Short Time Series Program

Read lab function.pdf and do the following.
Write a function called masim to generate an MA(q) series of length T. Make sure
that your function works. Simulate a path with σ2 = 1, θ1 = 0.8 and θ2 = 0.3 with
T =2,000. Make an ACF plot. Is this consistent with the model that you generated?

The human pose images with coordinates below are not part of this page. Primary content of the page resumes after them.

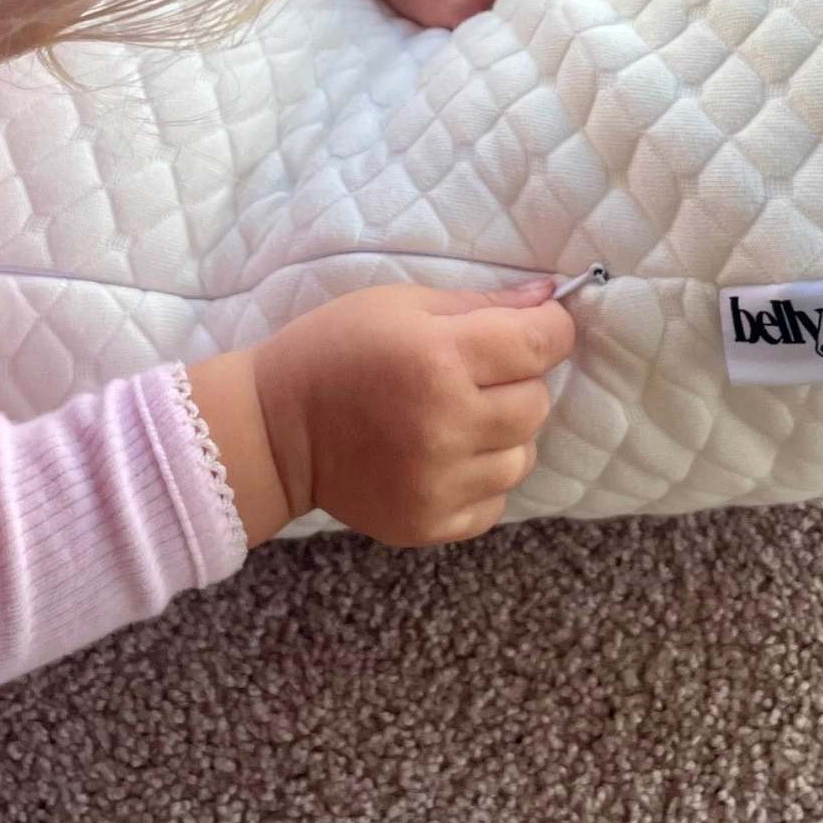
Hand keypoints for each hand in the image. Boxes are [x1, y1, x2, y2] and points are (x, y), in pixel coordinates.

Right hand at [189, 279, 575, 549]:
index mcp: (439, 358)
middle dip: (517, 382)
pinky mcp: (430, 524)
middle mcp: (446, 424)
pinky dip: (478, 479)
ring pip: (522, 456)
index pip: (543, 342)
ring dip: (501, 436)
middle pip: (538, 402)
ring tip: (454, 421)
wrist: (273, 430)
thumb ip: (481, 303)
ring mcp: (439, 483)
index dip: (547, 328)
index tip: (532, 328)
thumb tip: (549, 298)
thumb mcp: (400, 304)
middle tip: (471, 376)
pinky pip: (494, 502)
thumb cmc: (335, 350)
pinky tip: (441, 459)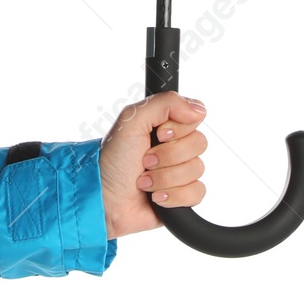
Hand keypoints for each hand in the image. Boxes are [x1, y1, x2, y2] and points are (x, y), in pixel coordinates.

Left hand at [99, 92, 206, 237]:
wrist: (104, 200)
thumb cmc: (112, 160)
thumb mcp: (132, 120)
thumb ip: (165, 102)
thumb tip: (198, 110)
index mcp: (166, 125)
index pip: (195, 117)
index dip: (178, 129)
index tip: (159, 135)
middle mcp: (175, 146)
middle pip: (199, 143)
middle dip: (168, 155)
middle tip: (145, 161)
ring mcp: (180, 172)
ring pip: (197, 169)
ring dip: (165, 177)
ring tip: (144, 181)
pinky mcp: (182, 196)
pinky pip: (197, 192)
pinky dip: (173, 196)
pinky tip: (155, 196)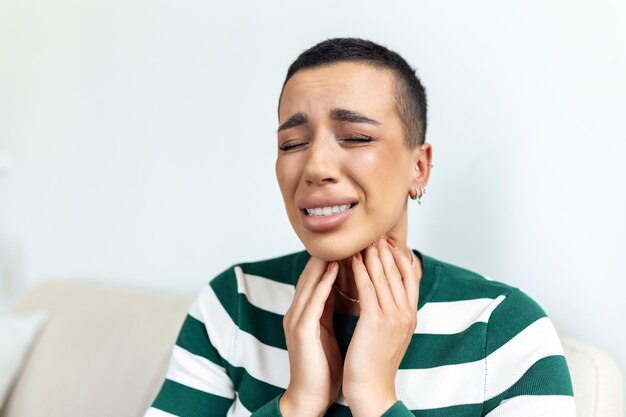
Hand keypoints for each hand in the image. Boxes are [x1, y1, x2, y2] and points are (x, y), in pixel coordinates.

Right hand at [280, 256, 342, 416]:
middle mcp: (297, 312)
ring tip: (340, 241)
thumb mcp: (328, 333)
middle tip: (346, 235)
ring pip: (310, 282)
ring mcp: (296, 319)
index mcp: (305, 314)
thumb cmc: (322, 369)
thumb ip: (330, 311)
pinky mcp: (300, 330)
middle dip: (327, 254)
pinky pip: (313, 299)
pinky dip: (323, 282)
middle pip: (311, 274)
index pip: (317, 279)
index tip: (349, 243)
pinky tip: (333, 268)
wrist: (308, 398)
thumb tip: (343, 292)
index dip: (330, 260)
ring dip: (325, 260)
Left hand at [342, 237, 420, 416]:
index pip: (409, 277)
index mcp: (411, 315)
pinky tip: (353, 259)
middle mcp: (406, 313)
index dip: (399, 257)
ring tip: (364, 240)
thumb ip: (392, 311)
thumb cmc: (376, 363)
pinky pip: (367, 289)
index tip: (389, 242)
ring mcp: (393, 317)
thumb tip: (386, 292)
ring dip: (372, 255)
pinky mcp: (376, 321)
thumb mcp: (391, 333)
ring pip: (382, 277)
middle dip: (385, 251)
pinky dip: (360, 271)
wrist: (372, 390)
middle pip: (397, 272)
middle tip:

Try generating a model with the same parameters but only 50 observations. Make an
ACF plot. Repeat this 3 times, what do you notice about the autocorrelations and the
dotted blue lines?
Download the DAILY data of apple (ticker AAPL) from Jan. 2016 todate using
QUANTMOD package. Use the ”adjusted closing” price and dailyReturn function
to compute the daily return.
getSymbols(“AAPL”,from=’2017-01-01’,source=”yahoo”)
d1=AAPL$AAPL.Adjusted
rtn=dailyReturn(d1)
d1rtn=rtn[2:length(rtn)]
1. Perform analysis to check if the log return series is white noise using both acf plot
and Box.test.
2. Run ar() on the log return data. It will return a proper order p for the AR process.
Use this p to fit the AR model using the arima command. For instance if p = 2,
use model=arima(yourstock, order=c(2,0,0)). Please note that we just use ar()
to find the optimal p, then the data is fitted using the arima command.